### [Provided passage]
○ ○ ○ ○
Trust Houses Group Ltd and Forte Holdings were merged in 1970 to become Trust House Forte or THF. Through mergers and expansion, Forte expanded the Forte Group into a multibillion-pound business. His empire included the Little Chef and Happy Eater roadside restaurants, Crest, Forte Grand, Travelodge and Posthouse hotels, as well as the wine merchant Grierson-Blumenthal and a non-controlling majority stake in the Savoy Hotel.

The Grierson-Blumenthal stake became a legally "forced" acquisition by the group. It had been a personal holding of Charles Forte and fellow directors of the group, supplying liquor to Forte restaurants and hotels at substantial personal profit, until the prejudice to shareholders was realised in the late 1970s (including possible prosecution under the Companies Act) which obliged its acquisition as a subsidiary.

Forte was the CEO from 1971 and chairman from 1982 (when his son Rocco took over as CEO) of the Group. Happy Eater and the five Welcome Break major road service outlets were bought from Hanson Trust PLC on 1 August 1986. In the 1990s, the company increased its nominal capital and agreed to the public listed companies compliance regime to become Forte Group plc.

In 1993, Forte passed full control to his son Rocco. Soon, Granada launched a hostile takeover. In January 1996, Granada succeeded with a £3.9 billion tender offer. This left the family about £350 million in cash.

On 28 February 2007, Forte died in his sleep at his home in London, aged 98. He is buried in West Hampstead Cemetery.

==Honours and awards==
In 1970, Forte was knighted by The Queen Mother. He was created a life peer on 2 February 1982 as Baron Forte, of Ripley in the County of Surrey. He was also a knight of the Sovereign Military Order of Malta.

Since 1974 he was a Count in the Italian nobility, a title created by King Umberto II.

Coat of arms of Charles Forte, Baron Forte
|  | CrestOut of the battlements of a tower Azure a bunch of grapes between two ears of corn Proper. EscutcheonArgent four pallets Gules over all a bend Argent fimbriated Azure and on a chief Azure three mullets of six points gyronny of twelve Or and Argent. SupportersDexter a pheasant Proper, sinister a salmon Proper. MottoFortis Ut Jus |

==Family==
In January 1943, Forte married Irene Mary, daughter of Giovanni Chierico, of Venice; her family ran a delicatessen on Wardour Street, Soho. Lady Forte had been apprenticed to a Mayfair couturier, where she learned sewing and gained an appreciation of quality materials. After her father's death when she was 17, she ran the family shop for three months whilst her mother was in Italy; it was destroyed by a bomb during the Blitz in 1940.

From the 1950s, Forte lived with an extended family including his parents and children at Greenway Gardens in Frognal, Hampstead, London. They attended services at the Roman Catholic St. Mary's Church in nearby Holly Lane, Hampstead.

Together, they had six children, five girls and a boy:
- The Hon. Sir Rocco John Vincent Forte (born 1945), who was knighted in 1995. On 15 February 1986, he married Aliai Giovanna Maria Ricci in Rome. They have three children.
- The Hon. Olga Forte CBE (born 1947), who was married firstly to the late Count Alessandro Polizzi and secondly, in 1993, to The Hon. Sir William Shawcross. Olga had two children with Alessandro:
  - Alexandra Polizzi, a hotelier and the presenter of Channel 5's The Hotel Inspector
  - Charlotte Polizzi (b.1973), who married TV celebrity Oliver Peyton
- The Hon. Marie Louise Forte (born 1950), who married Robert Alexander Burness and had two children.
- The Hon. Irene Forte (born 1956), who married US Ambassador John Danilovich and had three children.
- The Hon. Giancarla Forte (born 1959), who married Michael Ulic Anthony Alen-Buckley and had two children.

Irene, Lady Forte died 12 September 2010, and she is buried with her husband.

Lord Forte's family came from Mortale (later renamed Monforte in his honour), in the Lazio region of Central Italy, where he retained the family home.
○ ○ ○ ○
### [Explore the material]
1. From the Charles Forte passage, write out the text starting with "In 1993, Forte" and going on through "West Hampstead Cemetery.".
2. Recast the paragraph of the Charles Forte passage that begins "Forte was the CEO from 1971" as a bulleted list that keeps its main facts.
3. According to the Charles Forte passage, what was the value of the tender offer Granada made in January 1996?
○ ○ ○ ○
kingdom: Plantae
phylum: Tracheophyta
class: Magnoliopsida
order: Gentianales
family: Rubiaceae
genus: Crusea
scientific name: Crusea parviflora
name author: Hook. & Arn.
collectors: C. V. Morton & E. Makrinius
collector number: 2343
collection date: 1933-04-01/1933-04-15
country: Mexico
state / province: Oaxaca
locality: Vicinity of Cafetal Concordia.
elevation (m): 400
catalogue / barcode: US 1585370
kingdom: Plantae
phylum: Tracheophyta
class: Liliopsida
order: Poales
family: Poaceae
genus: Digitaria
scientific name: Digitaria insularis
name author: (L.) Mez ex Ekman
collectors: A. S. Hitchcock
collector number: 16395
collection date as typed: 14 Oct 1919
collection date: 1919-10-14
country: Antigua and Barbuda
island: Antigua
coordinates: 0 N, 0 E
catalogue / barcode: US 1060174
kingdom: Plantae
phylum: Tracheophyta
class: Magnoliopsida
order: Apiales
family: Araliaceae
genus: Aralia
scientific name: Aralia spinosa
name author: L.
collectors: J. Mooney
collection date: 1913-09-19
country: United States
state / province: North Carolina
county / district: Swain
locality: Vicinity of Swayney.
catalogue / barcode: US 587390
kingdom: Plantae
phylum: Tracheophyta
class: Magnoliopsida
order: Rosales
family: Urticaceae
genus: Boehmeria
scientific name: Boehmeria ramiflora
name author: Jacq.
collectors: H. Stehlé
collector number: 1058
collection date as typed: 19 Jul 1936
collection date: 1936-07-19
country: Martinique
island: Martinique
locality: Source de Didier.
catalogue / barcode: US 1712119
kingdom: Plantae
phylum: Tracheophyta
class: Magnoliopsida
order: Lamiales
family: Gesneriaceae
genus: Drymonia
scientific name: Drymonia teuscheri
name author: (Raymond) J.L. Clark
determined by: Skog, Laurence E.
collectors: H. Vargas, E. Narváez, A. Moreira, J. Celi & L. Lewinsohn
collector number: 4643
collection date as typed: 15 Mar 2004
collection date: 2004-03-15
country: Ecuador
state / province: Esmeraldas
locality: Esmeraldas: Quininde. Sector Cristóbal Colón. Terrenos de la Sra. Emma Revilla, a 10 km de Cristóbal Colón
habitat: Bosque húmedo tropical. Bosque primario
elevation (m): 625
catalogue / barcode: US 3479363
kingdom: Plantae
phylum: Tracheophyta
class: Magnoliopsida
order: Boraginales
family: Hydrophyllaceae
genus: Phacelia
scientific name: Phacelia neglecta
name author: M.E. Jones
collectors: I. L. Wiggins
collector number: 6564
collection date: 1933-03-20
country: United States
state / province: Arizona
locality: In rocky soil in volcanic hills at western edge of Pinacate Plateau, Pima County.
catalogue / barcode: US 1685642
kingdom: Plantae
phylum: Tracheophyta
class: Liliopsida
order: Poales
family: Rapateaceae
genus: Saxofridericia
○ ○ ○ ○
### [Exercise solutions]
1.
In 1993, Forte passed full control to his son Rocco. Soon, Granada launched a hostile takeover. In January 1996, Granada succeeded with a £3.9 billion tender offer. This left the family about £350 million in cash.

On 28 February 2007, Forte died in his sleep at his home in London, aged 98. He is buried in West Hampstead Cemetery.

2.
- Forte was the Group's CEO from 1971 and its chairman from 1982, when his son Rocco took over as CEO.
- On 1 August 1986, Happy Eater and the five Welcome Break major road service outlets were bought from Hanson Trust PLC.
- In the 1990s, the company increased its nominal capital and agreed to the public listed companies compliance regime, becoming Forte Group plc.

3. £3.9 billion.